- [TEXT PASSAGE]:
####

DEV Community

Cover image for Terraform : Production grade IaC coding
Anshuman Abhishek
Anshuman Abhishek

Posted on • Updated on

Terraform : Production grade IaC coding

TL;DR: This article is not meant to clear the basics of IaC or Terraform. This is also not to focus on the certification exam. This blog is for those who know Terraform but don't have practical exposure. Or anyone who wants to improve their skill in Terraform and want to implement it in a better way.




Let's Go!




Basics

Terraform loads variables in the following order, with later sources taking precedence over earlier ones:

  • Environment variables
  • The terraform.tfvars file, if present.
  • The terraform.tfvars.json file, if present.
  • Any *.auto.tfvars or *.auto.tfvars.json files, processed in lexical order of their filenames.
  • Any -var and -var-file options on the command line, in the order they are provided. (This includes variables set by a Terraform Cloud workspace.)

Type of Loops:
count - to loop over resources
for_each - to loop over resources and inline blocks within a resource
for - to loop over lists and maps

Suggestion: Try to avoid count parameter and use for_each when you are looping over the resources. **But why?

For instance: You have created 3 IAM users using count and it stored in state file as a list by terraform
aws_iam_user.test[0]: testuser1
aws_iam_user.test[1]: testuser2
aws_iam_user.test[2]: testuser3

And now if you want to remove testuser2 from the list. At the time of the run plan, it shows that you want to rename testuser2 as testuser3 and delete testuser3. Why does it happen? because it works on index of the list.

In case of for_each:

resource "aws_iam_user" "example" {
for_each = toset(var.user_names)
name = each.value
}

*toset to convert the var.user_names list into a set.

Other use cases like applying tags to any resource
dynamic "tag" {
for_each = {
for key, value in var.custom_tags:
key => upper(value)
if key != "Name"
}

Another use case: What if in prod you want to create autoscaling but not in dev env using the same module. Terraform doesn’t support if-statements. However, you can accomplish the same thing by using the count parameter like this:

count = var.enable_autoscaling ? 1 : 0

*You may want to use count to conditionally create resources, but use for_each for all other types of loops and conditionals.

Zipmap is used to combine 2 list like [a,b],[1,2]
a=1, b=2

Use case, when you need output that contains a direct mapping of IAM names and ARNs.

####

- [Dataset entries]:
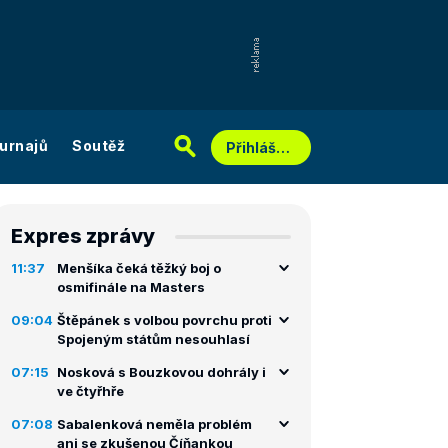
urnajů
Soutěž
Přihlášení
Expres zprávy
11:37
Menšíka čeká těžký boj o
osmifinále na Masters
09:04
Štěpánek s volbou povrchu proti
Spojeným státům nesouhlasí
07:15
Nosková s Bouzkovou dohrály i
ve čtyřhře
07:08
Sabalenková neměla problém
ani se zkušenou Číňankou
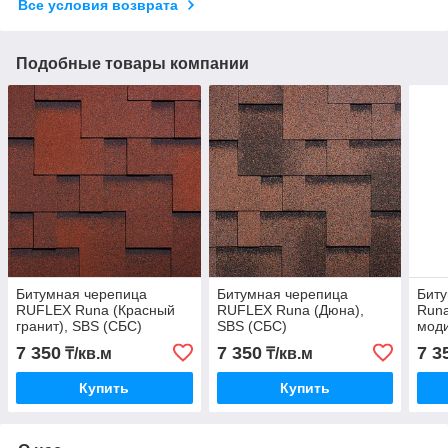
Все условия возврата
Подобные товары компании
Битумная черепица
Битумная черепица
Бит
RUFLEX Runa (Красный
RUFLEX Runa (Дюна),
Runa
гранит), SBS (СБС)
SBS (СБС)
мод
модифицированный
модифицированный
биту
7 350
7 350
7 3
₸/кв.м
₸/кв.м
битум, Гарантия 35 лет!
битум, Гарантия 35 лет!
777 
Купить
Купить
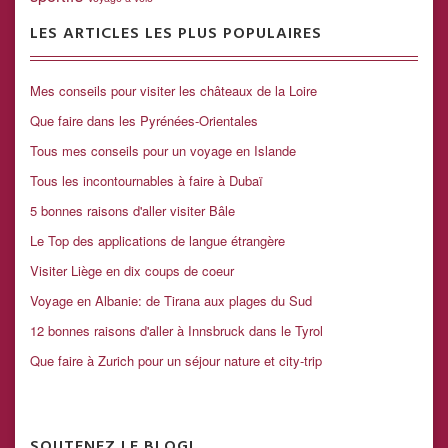
LES ARTICLES LES PLUS POPULAIRES
Mes conseils pour visiter les châteaux de la Loire
Que faire dans les Pyrénées-Orientales
Tous mes conseils pour un voyage en Islande
Tous les incontournables à faire à Dubaï
5 bonnes raisons d'aller visiter Bâle
Le Top des applications de langue étrangère
Visiter Liège en dix coups de coeur
Voyage en Albanie: de Tirana aux plages du Sud
12 bonnes raisons d'aller à Innsbruck dans le Tyrol
Que faire à Zurich pour un séjour nature et city-trip
SOUTENEZ LE BLOG!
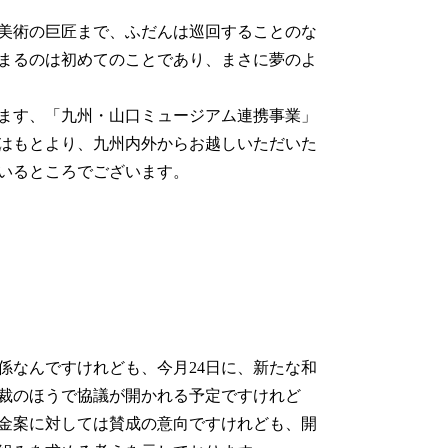
美術の巨匠まで、ふだんは巡回することのな
まるのは初めてのことであり、まさに夢のよ
ます、「九州・山口ミュージアム連携事業」
はもとより、九州内外からお越しいただいた
いるところでございます。
係なんですけれども、今月24日に、新たな和
裁のほうで協議が開かれる予定ですけれど
金案に対しては賛成の意向ですけれども、開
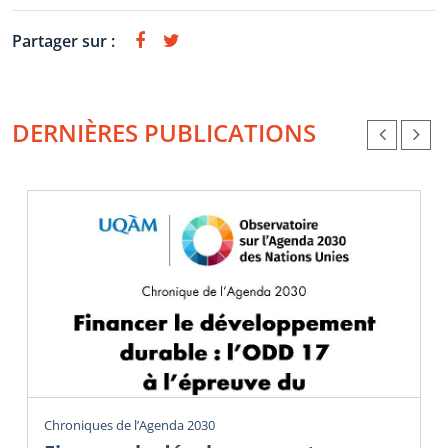
Partager sur :
DERNIÈRES PUBLICATIONS
Chroniques de l’Agenda 2030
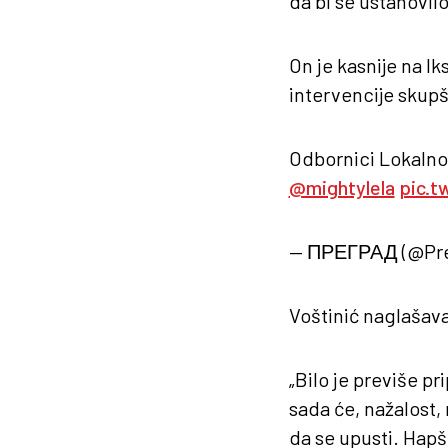
da bi se ustanovilo
On je kasnije na I
intervencije skup
Odbornici Lokalnog
@mightylela
pic.t
— ПРЕГРАД (@Pre
Voštinić naglašav
„Bilo je previše pr
sada će, nažalost, 
da se upusti. Hapš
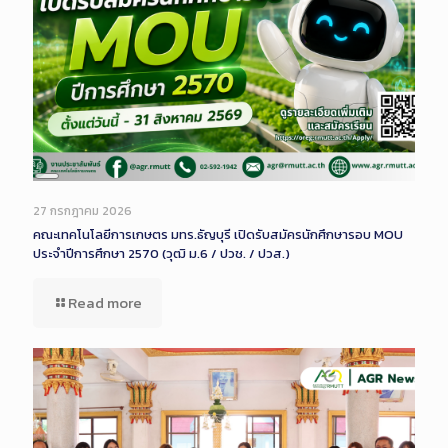
Long
Description
27 กรกฎาคม 2026
คณะเทคโนโลยีการเกษตร มทร.ธัญบุรี เปิดรับสมัครนักศึกษารอบ MOU
ประจำปีการศึกษา 2570 (วุฒิ ม.6 / ปวช. / ปวส.)
Read more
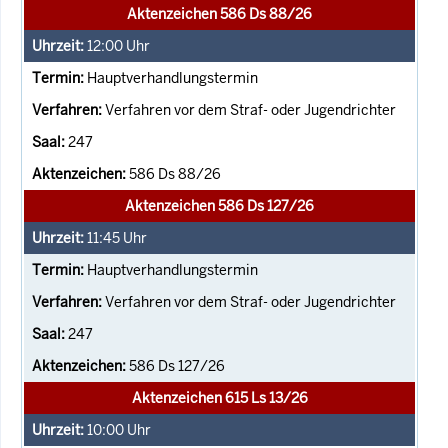
Aktenzeichen 586 Ds 88/26
12:00
Uhr
Hauptverhandlungstermin
Verfahren vor dem Straf- oder Jugendrichter
247
586 Ds 88/26
Aktenzeichen 586 Ds 127/26
11:45
Uhr
Hauptverhandlungstermin
Verfahren vor dem Straf- oder Jugendrichter
247
586 Ds 127/26
Aktenzeichen 615 Ls 13/26
10:00
Uhr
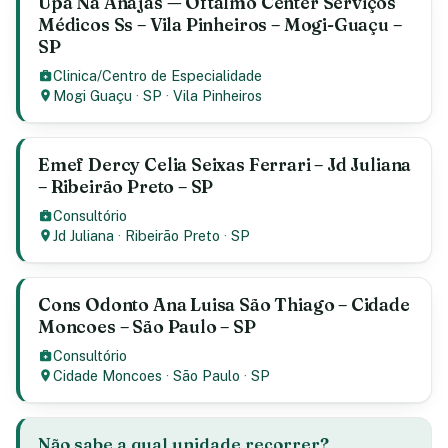
Upa Na Anajas — Oftalmo Center Serviços
Médicos Ss – Vila Pinheiros – Mogi-Guaçu –
SP
Clinica/Centro de Especialidade
Mogi Guaçu
·
SP
·
Vila Pinheiros
Emef Dercy Celia Seixas Ferrari – Jd Juliana
– Ribeirão Preto – SP
Consultório
Jd Juliana
·
Ribeirão Preto
·
SP
Cons Odonto Ana Luisa São Thiago – Cidade
Moncoes – São Paulo – SP
Consultório
Cidade Moncoes
·
São Paulo
·
SP
Não sabe a qual unidade recorrer?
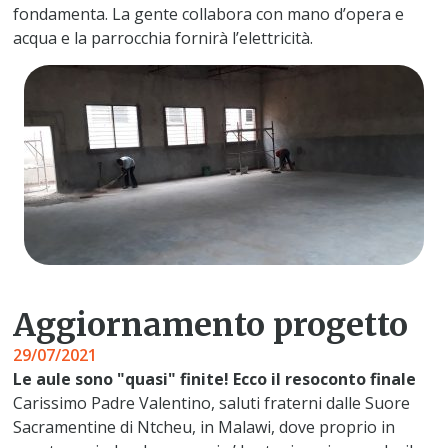
fondamenta. La gente collabora con mano d’opera e
acqua e la parrocchia fornirà l’elettricità.
Aggiornamento progetto
29/07/2021
Le aule sono "quasi" finite! Ecco il resoconto finale
Carissimo Padre Valentino, saluti fraterni dalle Suore
Sacramentine di Ntcheu, in Malawi, dove proprio in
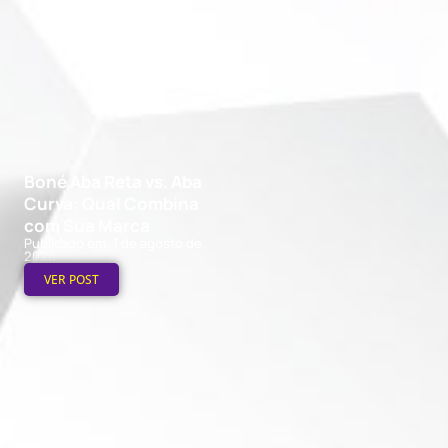
Boné Aba Reta vs. Aba
Curva: Qual Combina
com Sua Marca
Publicado em: 1 de agosto de
2026
VER POST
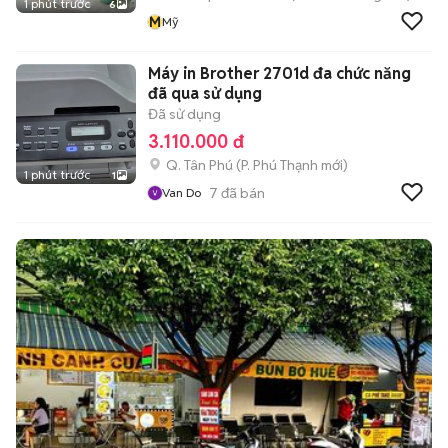
1 phút trước
6
M
Mỹ
Máy in Brother 2701d đa chức năng
đã qua sử dụng
Đã sử dụng
3.110.000 đ
Q. Tân Phú
(
P. Phú Thạnh
mới)
1 phút trước
1
7
đã bán
Van Do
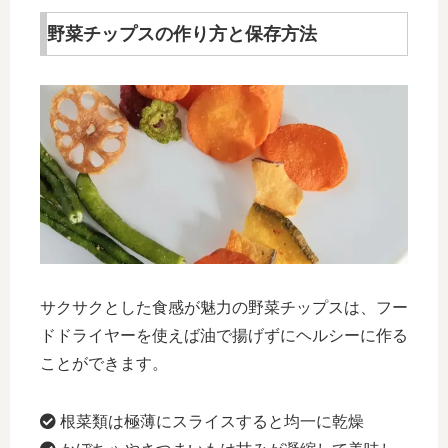
野菜チップスの作り方と保存方法
サクサクとした食感が魅力の野菜チップスは、フー
ドドライヤーを使えば油で揚げずにヘルシーに作る
ことができます。
根菜類は極薄にスライスすると均一に乾燥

####

- [ABOUT THIS EXERCISE]:
List every source that the Terraform article says Terraform loads variables from, in the order the article gives them. You won't need the data to complete this.

- [ANSWER BOX]:
1. Environment variables
2. The terraform.tfvars file, if present
3. The terraform.tfvars.json file, if present
4. Any *.auto.tfvars or *.auto.tfvars.json files, processed in lexical order of their filenames
5. Any -var and -var-file options on the command line, in the order they are provided (including variables set by a Terraform Cloud workspace)